When you reach the line that contains "ersonal Data that", set down that line and every one after it through the end of the records, exactly as written and with no pictures.

(DATASET EXCERPTS)

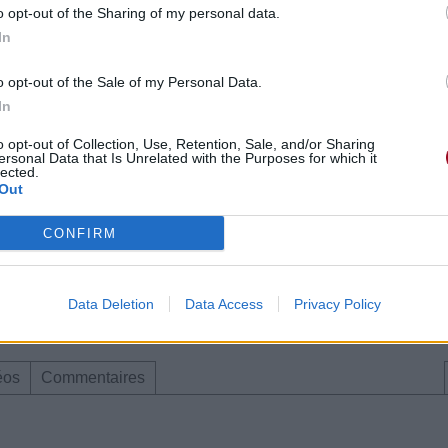
o opt-out of the Sharing of my personal data.
In
o opt-out of the Sale of my Personal Data.
In
o opt-out of Collection, Use, Retention, Sale, and/or Sharing
ersonal Data that Is Unrelated with the Purposes for which it
lected.
Out
mbre 2019 à 7h14.
CONFIRM
Data Deletion
Data Access
Privacy Policy
éos
Commentaires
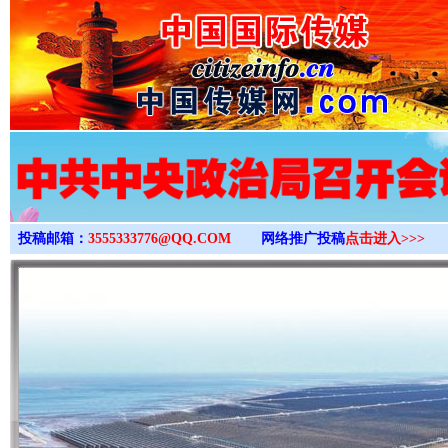
>
投稿邮箱：
3555333776@QQ.COM
网络推广投稿
点击进入>>>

(End DATASET EXCERPTS)

EXERCISE OUTPUT:
ersonal Data that Is Unrelated with the Purposes for which it
lected.
Out
mbre 2019 à 7h14.
CONFIRM
Data Deletion
Data Access
Privacy Policy
éos
Commentaires
>
投稿邮箱：
3555333776@QQ.COM
网络推广投稿
点击进入>>>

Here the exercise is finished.